EXCERPTED PASSAGE Start Marker
In the CNS, there exist strychnine-sensitive glycine binding sites as well as strychnine-insensitive glycine binding sites. The strychnine-insensitive glycine-binding site is located on the NMDA receptor complex. The strychnine-sensitive glycine receptor complex is comprised of a chloride channel and is a member of the ligand-gated ion channel superfamily. The putative antispastic activity of supplemental glycine could be mediated by glycine's binding to strychnine-sensitive binding sites in the spinal cord. This would result in increased chloride conductance and consequent enhancement of inhibitory neurotransmission. The ability of glycine to potentiate NMDA receptor-mediated neurotransmission raised the possibility of its use in the management of neuroleptic-resistant negative symptoms in schizophrenia.
Animal studies indicate that supplemental glycine protects against endotoxin-induced lethality, hypoxia-reperfusion injury after liver transplantation, and D-galactosamine-mediated liver injury. Neutrophils are thought to participate in these pathologic processes via invasion of tissue and releasing such reactive oxygen species as superoxide. In vitro studies have shown that neutrophils contain a glycine-gated chloride channel that can attenuate increases in intracellular calcium and diminsh neutrophil oxidant production. This research is ealy-stage, but suggests that supplementary glycine may turn out to be useful in processes where neutrophil infiltration contributes to toxicity, such as ARDS.

Since the actions of supplemental L-histidine are unclear, any postulated mechanism is entirely speculative. However, some facts are known about L-histidine and some of its metabolites, such as histamine and trans-urocanic acid, which suggest that supplemental L-histidine may one day be shown to have immunomodulatory and/or antioxidant activities. Low free histidine has been found in the serum of some rheumatoid arthritis patients. Serum concentrations of other amino acids have been found to be normal in these patients. L-histidine is an excellent chelating agent for such metals as copper, iron and zinc. Copper and iron participate in a reaction (Fenton reaction) that generates potent reactive oxygen species that could be destructive to tissues, including joints.
L-histidine is the obligate precursor of histamine, which is produced via the decarboxylation of the amino acid. In experimental animals, tissue histamine levels increase as the amount of dietary L-histidine increases. It is likely that this would be the case in humans as well. Histamine is known to possess immunomodulatory and antioxidant activity. Suppressor T cells have H2 receptors, and histamine activates them. Promotion of suppressor T cell activity could be beneficial in rheumatoid arthritis. Further, histamine has been shown to down-regulate the production of reactive oxygen species in phagocytic cells, such as monocytes, by binding to the H2 receptors on these cells. Decreased reactive oxygen species production by phagocytes could play antioxidant, anti-inflammatory and immunomodulatory roles in such diseases as rheumatoid arthritis.
EXCERPTED PASSAGE End Marker
STORED DATA Start Marker
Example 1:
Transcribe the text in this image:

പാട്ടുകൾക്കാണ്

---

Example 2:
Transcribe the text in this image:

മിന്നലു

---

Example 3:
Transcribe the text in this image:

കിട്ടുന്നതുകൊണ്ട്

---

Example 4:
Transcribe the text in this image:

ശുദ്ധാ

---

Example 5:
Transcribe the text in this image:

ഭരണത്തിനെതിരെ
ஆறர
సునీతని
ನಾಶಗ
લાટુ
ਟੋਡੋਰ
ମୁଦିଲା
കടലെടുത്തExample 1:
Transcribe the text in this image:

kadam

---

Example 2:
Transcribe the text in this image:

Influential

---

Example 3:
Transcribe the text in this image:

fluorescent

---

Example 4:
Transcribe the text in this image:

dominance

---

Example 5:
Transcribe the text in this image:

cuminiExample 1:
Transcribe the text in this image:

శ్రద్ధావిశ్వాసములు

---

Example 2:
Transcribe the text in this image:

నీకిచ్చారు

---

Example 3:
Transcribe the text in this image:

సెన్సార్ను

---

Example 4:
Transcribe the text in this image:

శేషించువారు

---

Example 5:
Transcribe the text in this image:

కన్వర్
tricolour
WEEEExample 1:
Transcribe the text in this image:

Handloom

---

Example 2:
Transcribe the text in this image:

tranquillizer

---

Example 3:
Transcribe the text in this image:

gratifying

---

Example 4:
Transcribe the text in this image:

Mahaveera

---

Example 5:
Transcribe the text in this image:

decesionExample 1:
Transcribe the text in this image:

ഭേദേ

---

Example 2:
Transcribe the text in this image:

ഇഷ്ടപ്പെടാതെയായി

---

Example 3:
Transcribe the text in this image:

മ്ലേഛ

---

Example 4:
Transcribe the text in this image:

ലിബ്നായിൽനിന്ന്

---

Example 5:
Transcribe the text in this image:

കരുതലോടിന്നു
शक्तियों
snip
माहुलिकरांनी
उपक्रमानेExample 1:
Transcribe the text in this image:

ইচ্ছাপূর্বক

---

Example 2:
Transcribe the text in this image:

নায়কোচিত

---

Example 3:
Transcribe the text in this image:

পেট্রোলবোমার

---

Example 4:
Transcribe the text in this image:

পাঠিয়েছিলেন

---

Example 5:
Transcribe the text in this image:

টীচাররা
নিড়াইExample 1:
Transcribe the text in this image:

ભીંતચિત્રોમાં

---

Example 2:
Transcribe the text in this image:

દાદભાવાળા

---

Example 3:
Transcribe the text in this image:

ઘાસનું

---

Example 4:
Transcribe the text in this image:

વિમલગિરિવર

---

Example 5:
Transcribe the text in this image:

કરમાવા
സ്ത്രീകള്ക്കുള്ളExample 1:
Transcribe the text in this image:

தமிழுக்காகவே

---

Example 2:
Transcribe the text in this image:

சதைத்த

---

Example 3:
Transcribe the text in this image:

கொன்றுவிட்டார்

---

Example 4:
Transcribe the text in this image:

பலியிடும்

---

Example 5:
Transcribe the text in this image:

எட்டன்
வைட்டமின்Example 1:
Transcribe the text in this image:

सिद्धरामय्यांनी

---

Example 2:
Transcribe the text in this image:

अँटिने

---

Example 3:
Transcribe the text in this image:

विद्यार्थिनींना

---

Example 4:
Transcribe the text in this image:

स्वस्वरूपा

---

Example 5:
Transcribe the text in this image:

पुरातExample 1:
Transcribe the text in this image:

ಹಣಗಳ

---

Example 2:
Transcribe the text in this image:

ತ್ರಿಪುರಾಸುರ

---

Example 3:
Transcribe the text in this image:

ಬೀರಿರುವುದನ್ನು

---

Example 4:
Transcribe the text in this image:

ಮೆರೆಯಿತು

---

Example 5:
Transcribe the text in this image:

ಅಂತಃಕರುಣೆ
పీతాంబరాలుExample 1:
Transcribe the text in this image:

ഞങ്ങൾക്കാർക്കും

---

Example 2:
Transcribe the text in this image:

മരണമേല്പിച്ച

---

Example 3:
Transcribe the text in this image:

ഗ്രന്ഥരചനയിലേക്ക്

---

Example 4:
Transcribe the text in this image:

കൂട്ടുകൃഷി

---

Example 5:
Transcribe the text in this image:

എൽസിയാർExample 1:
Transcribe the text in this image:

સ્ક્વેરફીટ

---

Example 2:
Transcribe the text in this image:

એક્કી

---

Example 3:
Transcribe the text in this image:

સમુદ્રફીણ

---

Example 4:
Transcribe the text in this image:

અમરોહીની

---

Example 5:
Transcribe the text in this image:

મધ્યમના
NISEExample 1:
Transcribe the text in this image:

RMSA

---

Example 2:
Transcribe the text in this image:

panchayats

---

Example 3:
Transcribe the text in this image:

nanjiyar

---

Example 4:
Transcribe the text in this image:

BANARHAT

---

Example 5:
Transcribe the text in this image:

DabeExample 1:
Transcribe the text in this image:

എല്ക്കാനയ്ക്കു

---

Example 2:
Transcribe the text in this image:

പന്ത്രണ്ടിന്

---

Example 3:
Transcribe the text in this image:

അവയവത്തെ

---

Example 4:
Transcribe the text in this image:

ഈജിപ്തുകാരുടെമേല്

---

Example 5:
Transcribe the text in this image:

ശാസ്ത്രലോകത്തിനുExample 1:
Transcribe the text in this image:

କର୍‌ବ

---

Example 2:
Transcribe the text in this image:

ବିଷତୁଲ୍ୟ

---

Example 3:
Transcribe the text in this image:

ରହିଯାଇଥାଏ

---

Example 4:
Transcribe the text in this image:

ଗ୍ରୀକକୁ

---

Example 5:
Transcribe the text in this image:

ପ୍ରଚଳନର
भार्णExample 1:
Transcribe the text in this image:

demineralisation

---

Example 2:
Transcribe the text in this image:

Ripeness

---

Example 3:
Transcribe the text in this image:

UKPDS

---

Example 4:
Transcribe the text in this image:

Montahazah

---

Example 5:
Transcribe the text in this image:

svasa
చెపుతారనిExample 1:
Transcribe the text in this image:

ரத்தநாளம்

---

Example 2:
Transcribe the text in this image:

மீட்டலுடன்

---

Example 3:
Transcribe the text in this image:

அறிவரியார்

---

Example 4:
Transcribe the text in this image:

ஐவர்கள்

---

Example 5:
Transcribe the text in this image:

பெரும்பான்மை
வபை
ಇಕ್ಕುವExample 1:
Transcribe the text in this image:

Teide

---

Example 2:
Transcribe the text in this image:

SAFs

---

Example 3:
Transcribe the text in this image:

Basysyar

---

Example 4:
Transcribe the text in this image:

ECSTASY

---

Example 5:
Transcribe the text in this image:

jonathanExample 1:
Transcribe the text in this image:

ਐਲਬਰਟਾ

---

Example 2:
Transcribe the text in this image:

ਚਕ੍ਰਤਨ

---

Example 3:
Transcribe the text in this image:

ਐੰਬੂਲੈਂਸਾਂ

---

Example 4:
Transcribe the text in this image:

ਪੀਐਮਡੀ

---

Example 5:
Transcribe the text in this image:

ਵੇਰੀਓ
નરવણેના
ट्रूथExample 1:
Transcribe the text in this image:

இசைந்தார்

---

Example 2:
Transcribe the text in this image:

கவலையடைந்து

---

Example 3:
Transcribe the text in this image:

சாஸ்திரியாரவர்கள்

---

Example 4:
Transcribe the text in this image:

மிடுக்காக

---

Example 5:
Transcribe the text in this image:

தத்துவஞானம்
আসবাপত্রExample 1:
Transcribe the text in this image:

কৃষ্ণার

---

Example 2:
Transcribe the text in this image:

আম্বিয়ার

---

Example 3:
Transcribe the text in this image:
STORED DATA End Marker
▶ **QUESTIONS TO ANSWER**
a: Answer these questions from the passage on glycine and L-histidine, giving each answer on its own line with the matching label.
(i) Where is the strychnine-insensitive glycine-binding site located?
(ii) Which three metals does the passage name as ones L-histidine chelates?
(iii) On suppressor T cells, which receptors does histamine activate?
b: Carry the passage on glycine and L-histidine forward from its final sentence in the same style.
The material shown with the passage on glycine and L-histidine is separate from it.

▶ **ANSWERS IN ORDER**
a:
(i) On the NMDA receptor complex.
(ii) Copper, iron and zinc.
(iii) H2 receptors.

b:
This latter mechanism is the rationale for the use of histamine itself in several clinical trials studying histamine for the treatment of certain types of cancer and viral diseases. In these trials, down-regulation by histamine of reactive oxygen species formation appears to inhibit the suppression of natural killer (NK) cells and cytotoxic T lymphocytes, allowing these cells to be more effective in attacking cancer cells and virally infected cells.

(Applies to Valine, Leucine and Isoleucine)
This group of essential amino acids are identified as the branched-chain amino acids, BCAAs. Because this arrangement of carbon atoms cannot be made by humans, these amino acids are an essential element in the diet. The catabolism of all three compounds initiates in muscle and yields NADH and FADH2 which can be utilized for ATP generation. The catabolism of all three of these amino acids uses the same enzymes in the first two steps. The first step in each case is a transamination using a single BCAA aminotransferase, with a-ketoglutarate as amine acceptor. As a result, three different a-keto acids are produced and are oxidized using a common branched-chain a-keto acid dehydrogenase, yielding the three different CoA derivatives. Subsequently the metabolic pathways diverge, producing many intermediates.
The principal product from valine is propionylCoA, the glucogenic precursor of succinyl-CoA. Isoleucine catabolism terminates with production of acetylCoA and propionylCoA; thus isoleucine is both glucogenic and ketogenic. Leucine gives rise to acetylCoA and acetoacetylCoA, and is thus classified as strictly ketogenic.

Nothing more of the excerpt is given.